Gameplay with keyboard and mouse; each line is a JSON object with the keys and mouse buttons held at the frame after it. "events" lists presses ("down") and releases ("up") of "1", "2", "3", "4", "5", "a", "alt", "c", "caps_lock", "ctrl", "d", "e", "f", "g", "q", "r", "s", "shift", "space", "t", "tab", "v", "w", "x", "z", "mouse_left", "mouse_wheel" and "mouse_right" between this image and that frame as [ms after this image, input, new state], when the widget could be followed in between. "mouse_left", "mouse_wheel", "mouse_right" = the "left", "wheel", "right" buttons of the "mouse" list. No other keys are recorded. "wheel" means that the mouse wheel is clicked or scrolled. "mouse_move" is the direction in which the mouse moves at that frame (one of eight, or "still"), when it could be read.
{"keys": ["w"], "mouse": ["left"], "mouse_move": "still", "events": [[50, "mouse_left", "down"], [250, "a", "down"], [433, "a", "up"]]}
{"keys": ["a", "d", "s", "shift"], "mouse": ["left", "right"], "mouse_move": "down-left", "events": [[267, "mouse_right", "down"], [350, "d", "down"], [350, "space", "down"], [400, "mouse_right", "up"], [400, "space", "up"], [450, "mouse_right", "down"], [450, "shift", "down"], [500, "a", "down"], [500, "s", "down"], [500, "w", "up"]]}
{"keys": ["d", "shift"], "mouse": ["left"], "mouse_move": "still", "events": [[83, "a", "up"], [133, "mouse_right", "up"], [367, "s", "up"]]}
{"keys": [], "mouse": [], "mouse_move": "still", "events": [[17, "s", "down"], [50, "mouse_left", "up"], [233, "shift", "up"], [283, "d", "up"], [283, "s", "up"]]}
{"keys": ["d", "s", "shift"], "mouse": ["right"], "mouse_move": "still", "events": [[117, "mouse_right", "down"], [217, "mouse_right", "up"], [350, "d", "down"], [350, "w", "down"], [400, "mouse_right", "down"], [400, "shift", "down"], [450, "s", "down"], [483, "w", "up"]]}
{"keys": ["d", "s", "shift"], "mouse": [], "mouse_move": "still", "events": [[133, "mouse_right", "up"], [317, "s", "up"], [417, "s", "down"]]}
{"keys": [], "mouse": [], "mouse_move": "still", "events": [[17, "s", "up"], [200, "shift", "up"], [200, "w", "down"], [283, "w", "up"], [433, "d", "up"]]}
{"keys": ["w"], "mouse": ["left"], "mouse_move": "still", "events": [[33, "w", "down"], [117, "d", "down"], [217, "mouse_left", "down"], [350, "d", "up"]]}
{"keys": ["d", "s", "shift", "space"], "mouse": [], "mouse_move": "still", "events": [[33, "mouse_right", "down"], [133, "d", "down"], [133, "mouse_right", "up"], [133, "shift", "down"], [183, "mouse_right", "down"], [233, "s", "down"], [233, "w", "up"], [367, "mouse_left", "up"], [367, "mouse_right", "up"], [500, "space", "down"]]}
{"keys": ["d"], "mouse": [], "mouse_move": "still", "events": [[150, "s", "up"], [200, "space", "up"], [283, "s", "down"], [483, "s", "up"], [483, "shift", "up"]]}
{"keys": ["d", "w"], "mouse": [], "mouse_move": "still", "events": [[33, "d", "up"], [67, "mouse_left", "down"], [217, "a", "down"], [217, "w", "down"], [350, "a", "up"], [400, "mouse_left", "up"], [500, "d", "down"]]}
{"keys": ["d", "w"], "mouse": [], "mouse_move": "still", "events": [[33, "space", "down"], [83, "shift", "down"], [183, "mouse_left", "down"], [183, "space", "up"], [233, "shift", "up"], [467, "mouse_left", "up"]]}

- - -

Copy every line of the records word for word.

Gameplay with keyboard and mouse; each line is a JSON object with the keys and mouse buttons held at the frame after it. "events" lists presses ("down") and releases ("up") of "1", "2", "3", "4", "5", "a", "alt", "c", "caps_lock", "ctrl", "d", "e", "f", "g", "q", "r", "s", "shift", "space", "t", "tab", "v", "w", "x", "z", "mouse_left", "mouse_wheel" and "mouse_right" between this image and that frame as [ms after this image, input, new state], when the widget could be followed in between. "mouse_left", "mouse_wheel", "mouse_right" = the "left", "wheel", "right" buttons of the "mouse" list. No other keys are recorded. "wheel" means that the mouse wheel is clicked or scrolled. "mouse_move" is the direction in which the mouse moves at that frame (one of eight, or "still"), when it could be read.
{"keys": ["w"], "mouse": ["left"], "mouse_move": "still", "events": [[50, "mouse_left", "down"], [250, "a", "down"], [433, "a", "up"]]}
{"keys": ["a", "d", "s", "shift"], "mouse": ["left", "right"], "mouse_move": "down-left", "events": [[267, "mouse_right", "down"], [350, "d", "down"], [350, "space", "down"], [400, "mouse_right", "up"], [400, "space", "up"], [450, "mouse_right", "down"], [450, "shift", "down"], [500, "a", "down"], [500, "s", "down"], [500, "w", "up"]]}
{"keys": ["d", "shift"], "mouse": ["left"], "mouse_move": "still", "events": [[83, "a", "up"], [133, "mouse_right", "up"], [367, "s", "up"]]}
{"keys": [], "mouse": [], "mouse_move": "still", "events": [[17, "s", "down"], [50, "mouse_left", "up"], [233, "shift", "up"], [283, "d", "up"], [283, "s", "up"]]}
{"keys": ["d", "s", "shift"], "mouse": ["right"], "mouse_move": "still", "events": [[117, "mouse_right", "down"], [217, "mouse_right", "up"], [350, "d", "down"], [350, "w", "down"], [400, "mouse_right", "down"], [400, "shift", "down"], [450, "s", "down"], [483, "w", "up"]]}
{"keys": ["d", "s", "shift"], "mouse": [], "mouse_move": "still", "events": [[133, "mouse_right", "up"], [317, "s", "up"], [417, "s", "down"]]}
{"keys": [], "mouse": [], "mouse_move": "still", "events": [[17, "s", "up"], [200, "shift", "up"], [200, "w", "down"], [283, "w", "up"], [433, "d", "up"]]}
{"keys": ["w"], "mouse": ["left"], "mouse_move": "still", "events": [[33, "w", "down"], [117, "d", "down"], [217, "mouse_left", "down"], [350, "d", "up"]]}
{"keys": ["d", "s", "shift", "space"], "mouse": [], "mouse_move": "still", "events": [[33, "mouse_right", "down"], [133, "d", "down"], [133, "mouse_right", "up"], [133, "shift", "down"], [183, "mouse_right", "down"], [233, "s", "down"], [233, "w", "up"], [367, "mouse_left", "up"], [367, "mouse_right", "up"], [500, "space", "down"]]}
{"keys": ["d"], "mouse": [], "mouse_move": "still", "events": [[150, "s", "up"], [200, "space", "up"], [283, "s", "down"], [483, "s", "up"], [483, "shift", "up"]]}
{"keys": ["d", "w"], "mouse": [], "mouse_move": "still", "events": [[33, "d", "up"], [67, "mouse_left", "down"], [217, "a", "down"], [217, "w", "down"], [350, "a", "up"], [400, "mouse_left", "up"], [500, "d", "down"]]}
{"keys": ["d", "w"], "mouse": [], "mouse_move": "still", "events": [[33, "space", "down"], [83, "shift", "down"], [183, "mouse_left", "down"], [183, "space", "up"], [233, "shift", "up"], [467, "mouse_left", "up"]]}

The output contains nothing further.